Arthroscopy enables visualization of the interior surfaces of a joint for diagnostic or surgical purposes. Arthrocentesis is a procedure by which synovial fluid may be removed from a joint for examination. Local anesthetic can be introduced to ascertain whether painful lesions are present in the joint. Intra-articular therapy permits medication to be deposited into the joint. Because this procedure may be painful, a nerve block at a higher level is recommended.
For the distal interphalangeal joint, the needle is inserted lateral to the common or long extensor tendon, which inserts into the extensor process of the distal phalanx. The entry point is just proximal to the coronary band. For the pastern joint (proximal interphalangeal joint), the needle is inserted lateral to the extensor tendon. For the fetlock joint (metacarpophalangeal or metatarsophalangeal joint), the needle is directed downward close to the bone and between it and the interosseous (suspensory) ligament. The joint can also be entered from the dorsal surface in a similar manner to the distal joints; however, the flexor pouch is more capacious than the dorsal one. For the digital synovial sheath (sheath of the deep flexor tendon), the needle is directed downward behind the interosseous ligament.
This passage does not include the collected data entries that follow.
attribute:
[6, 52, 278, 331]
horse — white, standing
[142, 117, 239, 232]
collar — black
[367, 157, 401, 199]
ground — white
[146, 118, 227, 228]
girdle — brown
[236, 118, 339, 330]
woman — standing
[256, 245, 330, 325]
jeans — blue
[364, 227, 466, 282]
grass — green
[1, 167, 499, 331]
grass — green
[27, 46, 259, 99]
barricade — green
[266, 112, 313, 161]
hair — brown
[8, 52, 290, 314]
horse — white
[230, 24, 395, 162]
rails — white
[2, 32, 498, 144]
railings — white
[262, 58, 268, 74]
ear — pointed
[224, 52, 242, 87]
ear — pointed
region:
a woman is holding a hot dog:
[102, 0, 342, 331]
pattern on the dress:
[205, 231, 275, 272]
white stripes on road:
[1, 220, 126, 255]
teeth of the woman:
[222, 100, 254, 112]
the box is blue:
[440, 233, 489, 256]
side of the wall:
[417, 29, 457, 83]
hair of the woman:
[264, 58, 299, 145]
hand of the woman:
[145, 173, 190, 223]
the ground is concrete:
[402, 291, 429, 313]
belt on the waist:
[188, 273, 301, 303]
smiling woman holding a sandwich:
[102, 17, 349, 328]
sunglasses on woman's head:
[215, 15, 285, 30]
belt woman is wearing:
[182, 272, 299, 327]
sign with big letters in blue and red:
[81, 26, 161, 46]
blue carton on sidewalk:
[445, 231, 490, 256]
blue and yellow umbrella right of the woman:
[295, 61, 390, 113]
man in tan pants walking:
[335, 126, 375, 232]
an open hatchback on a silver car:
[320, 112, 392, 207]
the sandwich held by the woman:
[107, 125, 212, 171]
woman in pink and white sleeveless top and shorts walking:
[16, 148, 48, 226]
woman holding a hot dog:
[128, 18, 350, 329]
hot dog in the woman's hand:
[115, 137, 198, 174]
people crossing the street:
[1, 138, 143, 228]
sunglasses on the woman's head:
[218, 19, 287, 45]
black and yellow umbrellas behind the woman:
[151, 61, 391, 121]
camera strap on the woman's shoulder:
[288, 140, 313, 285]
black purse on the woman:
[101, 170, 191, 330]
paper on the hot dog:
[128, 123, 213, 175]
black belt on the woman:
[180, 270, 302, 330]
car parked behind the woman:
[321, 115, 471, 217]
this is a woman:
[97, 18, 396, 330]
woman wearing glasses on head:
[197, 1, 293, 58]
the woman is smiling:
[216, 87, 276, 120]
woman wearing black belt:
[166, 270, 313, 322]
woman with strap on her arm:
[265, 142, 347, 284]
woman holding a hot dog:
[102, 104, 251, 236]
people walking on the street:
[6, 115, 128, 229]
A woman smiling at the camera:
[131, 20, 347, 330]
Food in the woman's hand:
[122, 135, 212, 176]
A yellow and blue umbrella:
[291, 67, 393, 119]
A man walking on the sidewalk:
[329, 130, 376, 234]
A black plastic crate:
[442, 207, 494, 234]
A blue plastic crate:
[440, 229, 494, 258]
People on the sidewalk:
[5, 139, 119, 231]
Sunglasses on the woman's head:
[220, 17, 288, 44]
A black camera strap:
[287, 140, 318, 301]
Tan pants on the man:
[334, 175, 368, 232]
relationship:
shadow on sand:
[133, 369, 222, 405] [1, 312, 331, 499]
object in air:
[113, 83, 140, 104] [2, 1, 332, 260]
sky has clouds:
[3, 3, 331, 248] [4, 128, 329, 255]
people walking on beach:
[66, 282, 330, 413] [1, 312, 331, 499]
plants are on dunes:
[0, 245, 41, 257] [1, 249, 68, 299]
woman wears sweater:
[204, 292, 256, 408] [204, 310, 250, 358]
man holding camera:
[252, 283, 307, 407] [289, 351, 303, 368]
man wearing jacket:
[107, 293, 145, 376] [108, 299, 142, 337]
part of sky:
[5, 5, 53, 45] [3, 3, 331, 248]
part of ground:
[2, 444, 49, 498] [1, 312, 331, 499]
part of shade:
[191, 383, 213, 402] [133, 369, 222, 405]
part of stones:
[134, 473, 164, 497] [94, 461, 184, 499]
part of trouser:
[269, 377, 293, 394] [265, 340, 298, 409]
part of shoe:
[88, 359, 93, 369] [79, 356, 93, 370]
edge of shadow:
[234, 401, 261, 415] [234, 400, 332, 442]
For the stifle joint, it is advisable to use two sites because in some animals the lateral femorotibial compartment may not communicate with the rest of the joint. The first site is close behind the lateral patellar ligament (lateral femorotibial compartment), and the needle should be directed caudally. The needle is inserted in the second site between the medial and middle patellar ligaments and directed slightly down and toward the large medial lip of the trochlea (femoropatellar and medial femorotibial compartments).